Here's some more detail on the way it works now. Please chime in with recommendations if you think there seems to be something wrong with it.
Alien does their usual check for psi-attack or blaster-launch.
Then it uses a modified version of the sniper-code that uses an actual visibility check of their friends and doesn't cheat like the last version. Not cheating obviously makes it weaker in that sense.
Another modification is that when there's several potential targets the closest is preferred instead of a random one.
After that everything is entirely new code.
The first part is what I'd call the line-of-fire-checking-part. It looks up all tiles in range with enough TU reserved to still do an attack from where it can get a line of fire to x-com-soldiers. There's a huge score-bonus if that soldier is currently visible to a friend. It also traces back from all x-com-soldiers to get a divisor for how often it would be in their line of fire. Civilians get drastically reduced score for that. (I shall also do that for the sniper, target-selection I just realized).
So tiles from which many x-com-soldiers could be shot at will be preferred.
If no LOF was found, path-finding to that tile will be skipped since path finding is way more expensive than LOF-checking and we don't want to do it unnecessarily.
The path-finding is used to determine a score-factor based on distance to the preferred tile and also to make sure we don't pass on an unreachable tile as this results in an endless-loop.
There's 3 possible scenarios. The simplest one is the one where the unit finds a tile with a higher score in it's range. Then it simply just goes there.
Scenario 2 is that it realized it's already standing on the best tile in range. Then a check is performed to find the x-com-unit that is in lof of the most aliens. If at least 2 aliens can see the most visible one, the alien closest to it will be ordered to walk towards it. It basically becomes a spotter for the others. Note that none of that happens when there's no Lof. So you can't lure the aliens in an alley to set up your own traps.
If less than 2 aliens have a lof the unit will just stay where it is and face in the direction of the closest enemy is has lof to. Note that BA_TURN was not implemented before so I had to do it. AI couldn't turn without moving before. It was basically 1 line of code that was simply missing.
Scenario 3 is when the alien didn't find any tile to get a lof from.
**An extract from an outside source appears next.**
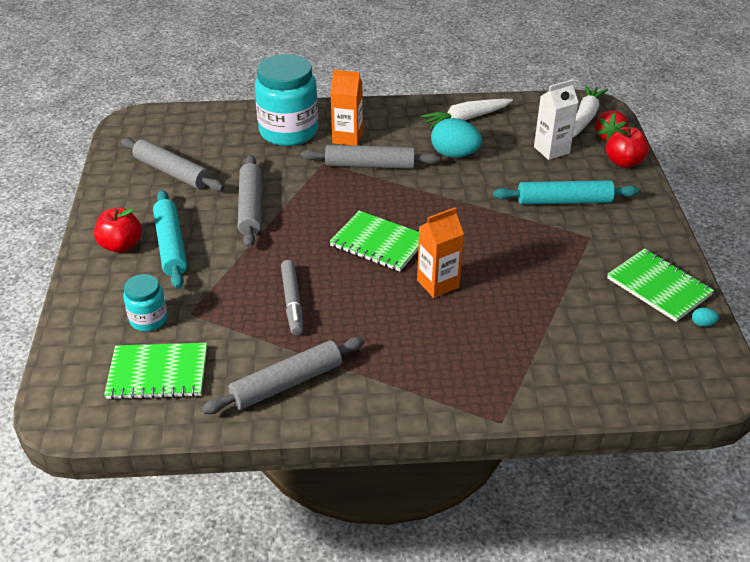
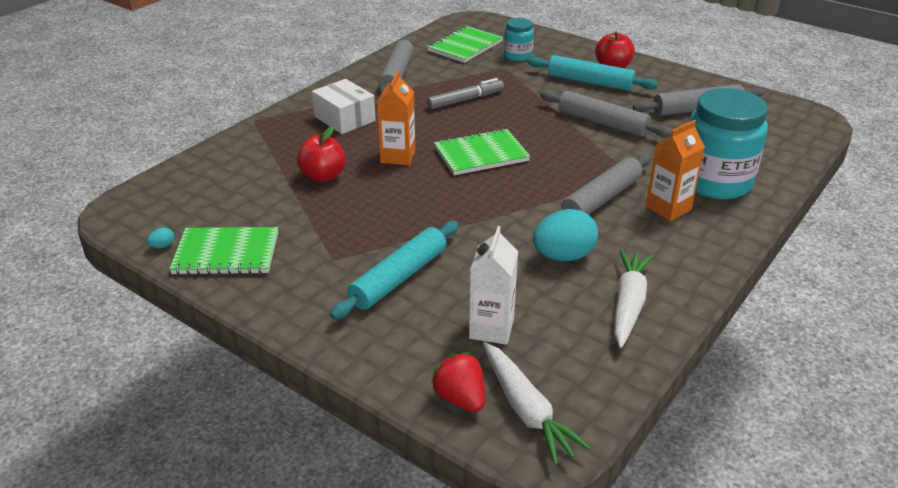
camera: 130 degrees right, 5 degrees down
grey marker [281,260,303,335] -> grey marker turned 120 degrees clockwise [427,78,504,109]
red apple [606,127,649,168] -> red apple moved to [297,126,346,182]
none -> white box [312,79,376,134]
In this case there's a 2 step process for what it does instead. First it asks it's friend who has the best LoF. If none of the friends does have any lof either, it asks them who can see the most tiles. (I had to change the code for that too, as this was only tracked for x-com-units but not aliens. And then I had to make sure the aliens don't reveal the map for the player, as this was done in the same function that stores the visible tiles to the unit.)
Whichever it was, it then will carefully (saving enough TUs for aimed) walk towards their position. In all the determinations of where to go there will be a check to avoid standing directly in the line of fire of other aliens. They still tend to end up quite close together, which makes them a good target for AoE. If you can find them before they kill you, that is.
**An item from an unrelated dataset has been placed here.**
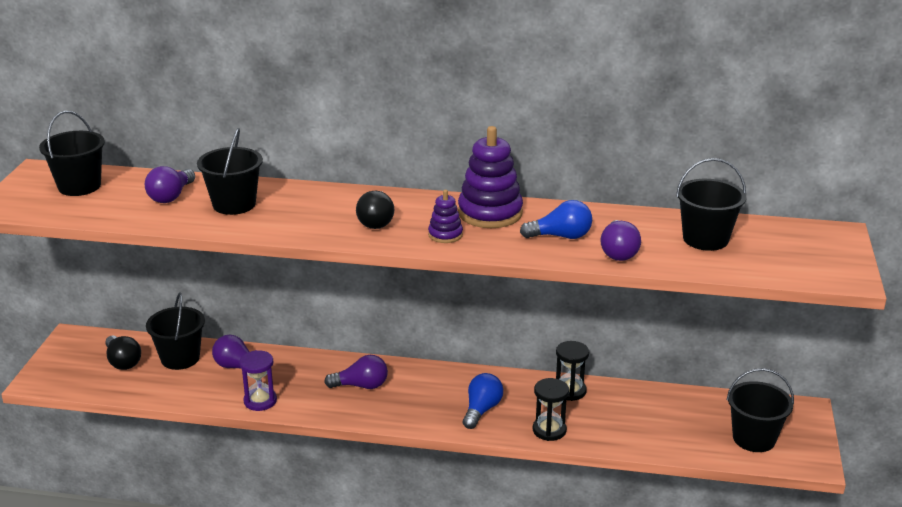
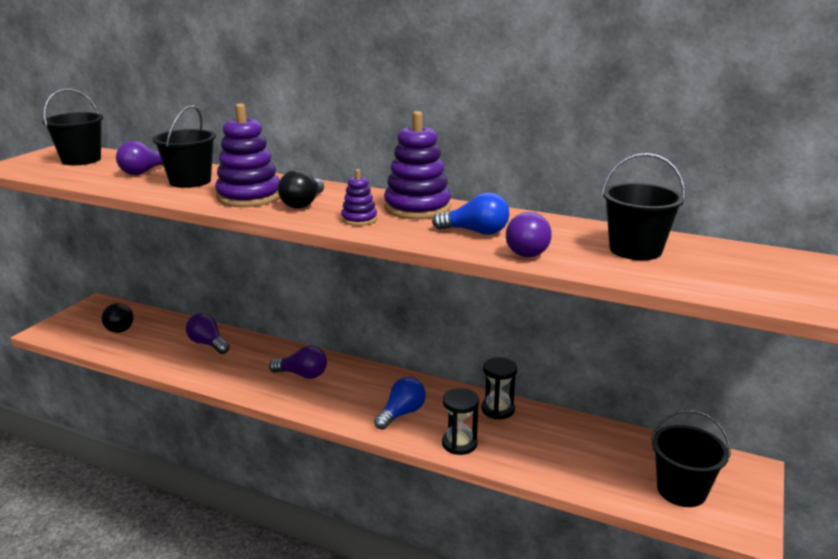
camera: 15 degrees right, 5 degrees down
black bucket [146,292,205,370] -> none
purple hourglass [239,350,277,411] -> none
none -> purple stacking toy [215,103,280,207]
I've done two test-battles. One of them went way better than the other. Having a lot of cover, in this case no less than 4 buildings, helped tremendously. I got really close to a pack of 4 aliens while getting there unseen.
I think the whole "move towards friend"-idea is probably mistaken. It discards other good opportunities and leads to vulnerabilty against AoE. My initial idea was to calculate a generalized score for everything. But that was hard to handle. So I went to this "look at my friends"-idea instead.
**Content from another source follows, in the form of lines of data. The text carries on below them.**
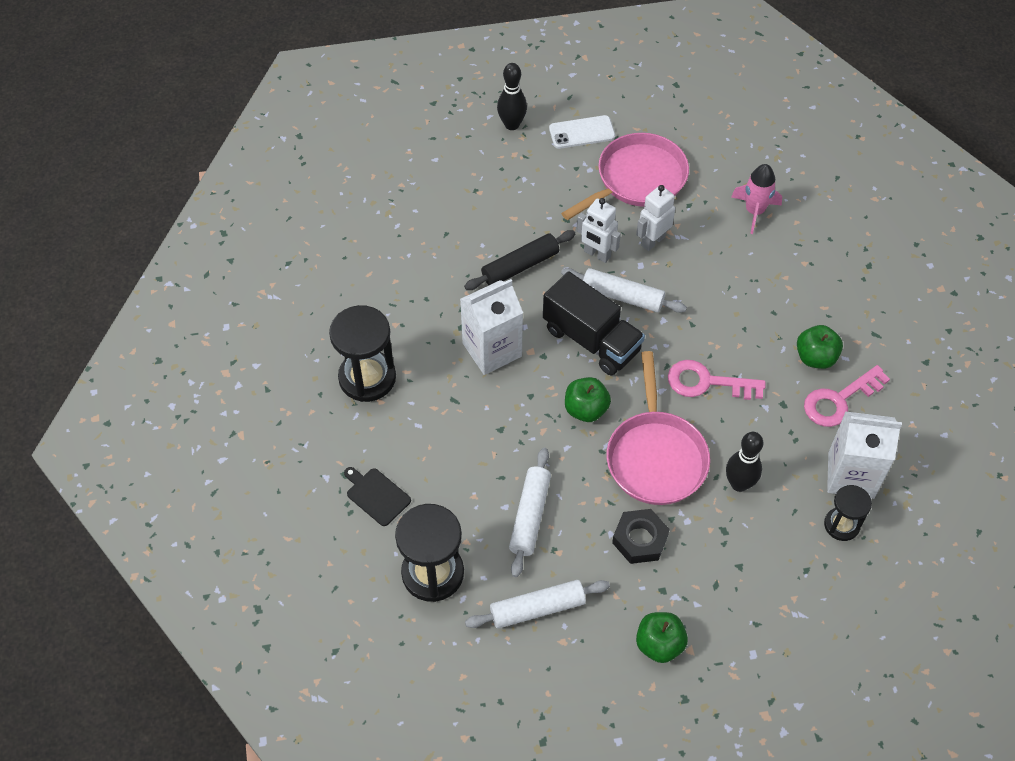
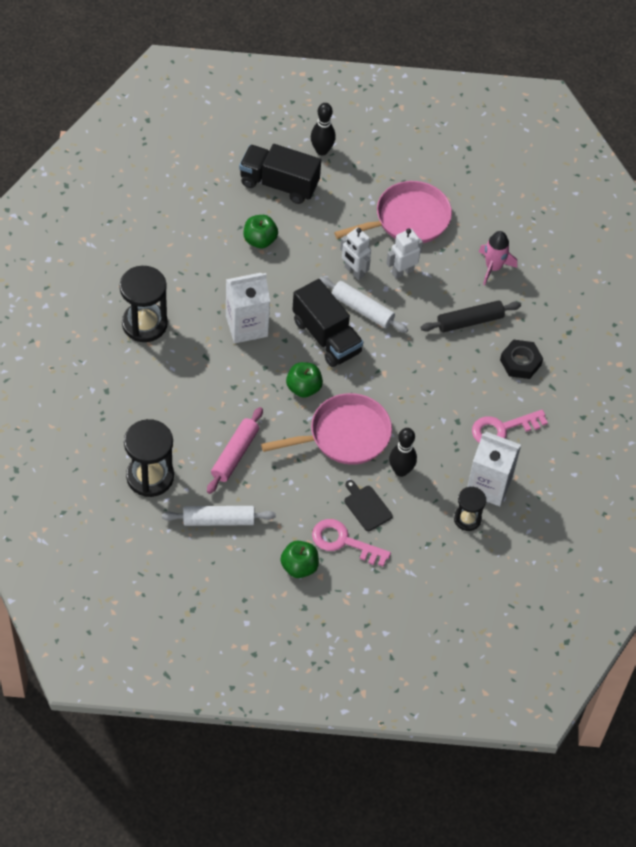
camera: 10 degrees right, 0 degrees up
black cutting board [344,467,411,526] -> black cutting board moved to [344,480,393,531]
black rolling pin [464,230,575,290] -> black rolling pin moved to [421,300,521,332]
white rolling pin [509,448,551,577] -> pink rolling pin [207,407,263,494]
white phone [549,115,615,149] -> none
pink pan [607,351,710,505] -> pink pan turned 120 degrees counterclockwise [261,393,392,465]
black nut [612,509,670,564] -> black nut moved to [500,339,543,379]
pink key [668,360,766,400] -> pink key moved to [312,519,391,567]
green apple [797,325,843,369] -> green apple moved to [244,215,278,248]
none -> black truck [239,144,321,204]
Now I'm thinking instead of combining the scores, I calculate two separate ones. When the first one is above zero it always wins. But if not, then the other will be a fallback-score. And that one could actually be about hiding. It still could consider visibility, how good it is visible for enemies, proximity to friends and also enemies in some way.
So the idea would be: If the X-Com soldiers expose themselves, we get into position to snipe them, send a spotter and then fire at them from all angles. But if the X-Com soldiers hide themselves, we do the same and let them come to us.
I realize that this is vastly different from my initial idea of how the aliens should play and really close to what Vakrug said from the beginning.